Your assignment:
Copy exactly the lines of the data below that run from the line holding "Native Android (Kotlin)" through the line holding "- **Hilt**: Primary DI framework", both ends included.

### Source data

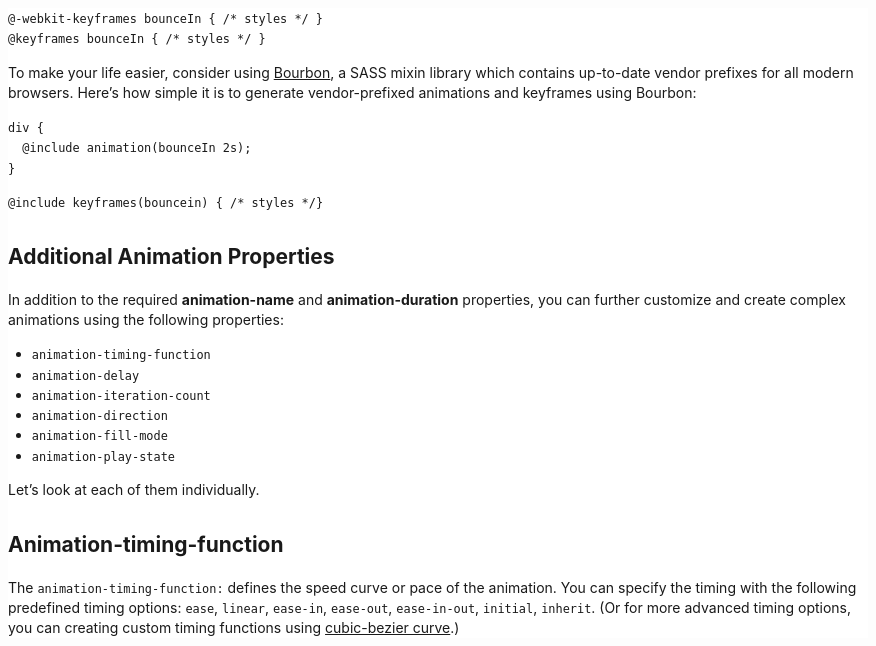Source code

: <div id="wbswbs-indicator" data-indicator-for="wbswbs" class="carnival-comment-indicator"></div><pre id="wbswbs"><code class="css hljs"><span class="at_rule">@<span class="keyword">-webkit-keyframes</span> bounceIn </span>{ <span class="comment">/* styles */</span> }
<span class="at_rule">@<span class="keyword">keyframes</span> bounceIn </span>{ <span class="comment">/* styles */</span> }
</code></pre>

<div id="TmyHhs-indicator" data-indicator-for="TmyHhs" class="carnival-comment-indicator" style="opacity: 0;"></div><p id="TmyHhs">To make your life easier, consider using <a href="http://bourbon.io/">Bourbon</a>, a SASS
mixin library which contains up-to-date vendor prefixes for all modern browsers.
Here’s how simple it is to generate vendor-prefixed animations and keyframes
using Bourbon:</p>

<div id="diadia-indicator" data-indicator-for="diadia" class="carnival-comment-indicator" style="opacity: 0;"></div><pre id="diadia"><code class="css hljs"><span class="tag">div</span> <span class="rules">{
  <span class="rule">@<span class="attribute">include animation(bounceIn 2s);
}
</span></span></span></code></pre>

<div id="iksiks-indicator" data-indicator-for="iksiks" class="carnival-comment-indicator" style="opacity: 0;"></div><pre id="iksiks"><code class="css hljs"><span class="at_rule">@<span class="keyword">include</span> <span class="function">keyframes</span>(bouncein) </span>{ <span class="comment">/* styles */</span>}
</code></pre>

<h2 id="additional-animation-properties">Additional Animation Properties</h2>

<div id="IatIat-indicator" data-indicator-for="IatIat" class="carnival-comment-indicator" style="opacity: 0;"></div><p id="IatIat">In addition to the required <strong>animation-name</strong> and <strong>animation-duration</strong>
properties, you can further customize and create complex animations using the
following properties:</p>

<ul>
<li><code>animation-timing-function</code></li>
<li><code>animation-delay</code></li>
<li><code>animation-iteration-count</code></li>
<li><code>animation-direction</code></li>
<li><code>animation-fill-mode</code></li>
<li><code>animation-play-state</code></li>
</ul>

<div id="LlaLla-indicator" data-indicator-for="LlaLla" class="carnival-comment-indicator"></div><p id="LlaLla">Let’s look at each of them individually.</p>

<h2 id="animation-timing-function">Animation-timing-function</h2>

<div id="TadOfm-indicator" data-indicator-for="TadOfm" class="carnival-comment-indicator" style="opacity: 0;"></div><p id="TadOfm">The <code>animation-timing-function:</code> defines the speed curve or pace of the
animation. You can specify the timing with the following predefined timing
options: <code>ease</code>, <code>linear</code>, <code>ease-in</code>, <code>ease-out</code>, <code>ease-in-out</code>, <code>initial</code>,
<code>inherit</code>. (Or for more advanced timing options, you can creating custom timing
functions using <a href="https://developer.mozilla.org/en-US/docs/Web/CSS/timing-function">cubic-bezier
curve</a>.)</p>
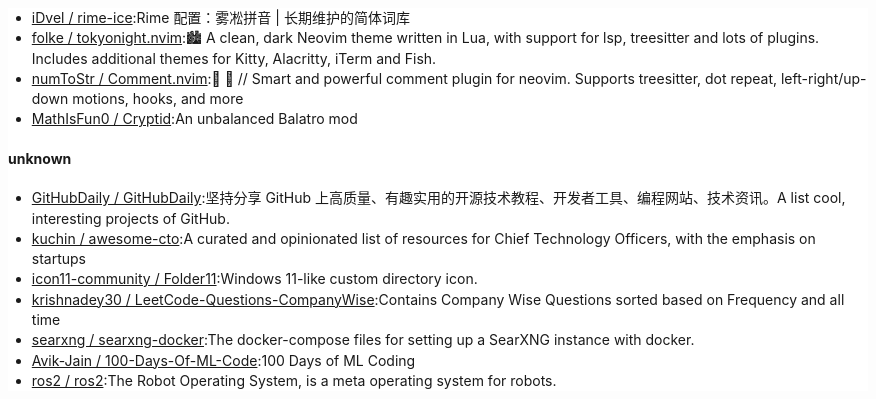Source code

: * [iDvel / rime-ice](https://github.com/iDvel/rime-ice):Rime 配置：雾凇拼音 | 长期维护的简体词库
* [folke / tokyonight.nvim](https://github.com/folke/tokyonight.nvim):🏙 A clean, dark Neovim theme written in Lua, with support for lsp, treesitter and lots of plugins. Includes additional themes for Kitty, Alacritty, iTerm and Fish.
* [numToStr / Comment.nvim](https://github.com/numToStr/Comment.nvim):🧠 💪 // Smart and powerful comment plugin for neovim. Supports treesitter, dot repeat, left-right/up-down motions, hooks, and more
* [MathIsFun0 / Cryptid](https://github.com/MathIsFun0/Cryptid):An unbalanced Balatro mod

#### unknown
* [GitHubDaily / GitHubDaily](https://github.com/GitHubDaily/GitHubDaily):坚持分享 GitHub 上高质量、有趣实用的开源技术教程、开发者工具、编程网站、技术资讯。A list cool, interesting projects of GitHub.
* [kuchin / awesome-cto](https://github.com/kuchin/awesome-cto):A curated and opinionated list of resources for Chief Technology Officers, with the emphasis on startups
* [icon11-community / Folder11](https://github.com/icon11-community/Folder11):Windows 11-like custom directory icon.
* [krishnadey30 / LeetCode-Questions-CompanyWise](https://github.com/krishnadey30/LeetCode-Questions-CompanyWise):Contains Company Wise Questions sorted based on Frequency and all time
* [searxng / searxng-docker](https://github.com/searxng/searxng-docker):The docker-compose files for setting up a SearXNG instance with docker.
* [Avik-Jain / 100-Days-Of-ML-Code](https://github.com/Avik-Jain/100-Days-Of-ML-Code):100 Days of ML Coding
* [ros2 / ros2](https://github.com/ros2/ros2):The Robot Operating System, is a meta operating system for robots.
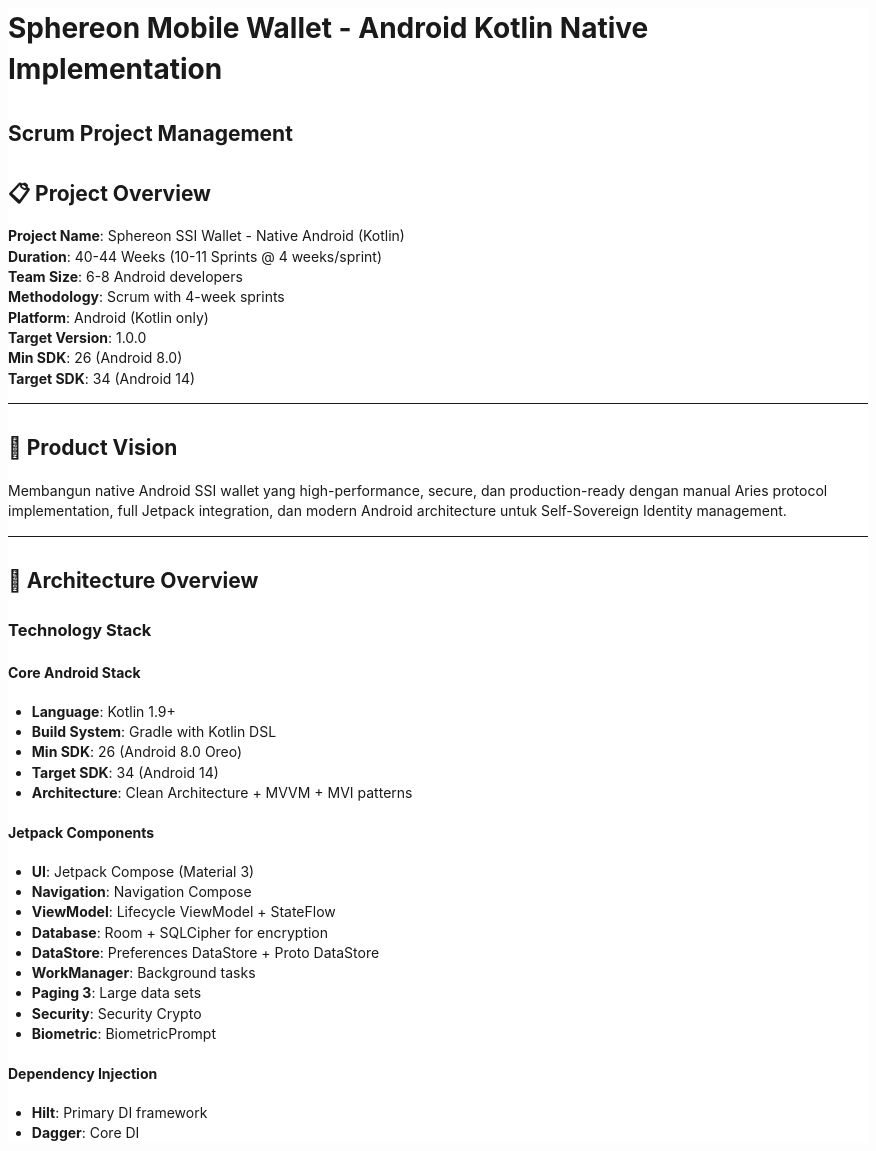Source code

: # Sphereon Mobile Wallet - Android Kotlin Native Implementation
## Scrum Project Management

## 📋 Project Overview

**Project Name**: Sphereon SSI Wallet - Native Android (Kotlin)  
**Duration**: 40-44 Weeks (10-11 Sprints @ 4 weeks/sprint)  
**Team Size**: 6-8 Android developers  
**Methodology**: Scrum with 4-week sprints  
**Platform**: Android (Kotlin only)  
**Target Version**: 1.0.0  
**Min SDK**: 26 (Android 8.0)  
**Target SDK**: 34 (Android 14)

---

## 🎯 Product Vision

Membangun native Android SSI wallet yang high-performance, secure, dan production-ready dengan manual Aries protocol implementation, full Jetpack integration, dan modern Android architecture untuk Self-Sovereign Identity management.

---

## 🔄 Architecture Overview

### Technology Stack

#### **Core Android Stack**
- **Language**: Kotlin 1.9+
- **Build System**: Gradle with Kotlin DSL
- **Min SDK**: 26 (Android 8.0 Oreo)
- **Target SDK**: 34 (Android 14)
- **Architecture**: Clean Architecture + MVVM + MVI patterns

#### **Jetpack Components**
- **UI**: Jetpack Compose (Material 3)
- **Navigation**: Navigation Compose
- **ViewModel**: Lifecycle ViewModel + StateFlow
- **Database**: Room + SQLCipher for encryption
- **DataStore**: Preferences DataStore + Proto DataStore
- **WorkManager**: Background tasks
- **Paging 3**: Large data sets
- **Security**: Security Crypto
- **Biometric**: BiometricPrompt

#### **Dependency Injection**
- **Hilt**: Primary DI framework
- **Dagger**: Core DI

######

Exercise output:
**Project Name**: Sphereon SSI Wallet - Native Android (Kotlin)  
**Duration**: 40-44 Weeks (10-11 Sprints @ 4 weeks/sprint)  
**Team Size**: 6-8 Android developers  
**Methodology**: Scrum with 4-week sprints  
**Platform**: Android (Kotlin only)  
**Target Version**: 1.0.0  
**Min SDK**: 26 (Android 8.0)  
**Target SDK**: 34 (Android 14)

---

## 🎯 Product Vision

Membangun native Android SSI wallet yang high-performance, secure, dan production-ready dengan manual Aries protocol implementation, full Jetpack integration, dan modern Android architecture untuk Self-Sovereign Identity management.

---

## 🔄 Architecture Overview

### Technology Stack

#### **Core Android Stack**
- **Language**: Kotlin 1.9+
- **Build System**: Gradle with Kotlin DSL
- **Min SDK**: 26 (Android 8.0 Oreo)
- **Target SDK**: 34 (Android 14)
- **Architecture**: Clean Architecture + MVVM + MVI patterns

#### **Jetpack Components**
- **UI**: Jetpack Compose (Material 3)
- **Navigation**: Navigation Compose
- **ViewModel**: Lifecycle ViewModel + StateFlow
- **Database**: Room + SQLCipher for encryption
- **DataStore**: Preferences DataStore + Proto DataStore
- **WorkManager**: Background tasks
- **Paging 3**: Large data sets
- **Security**: Security Crypto
- **Biometric**: BiometricPrompt

#### **Dependency Injection**
- **Hilt**: Primary DI framework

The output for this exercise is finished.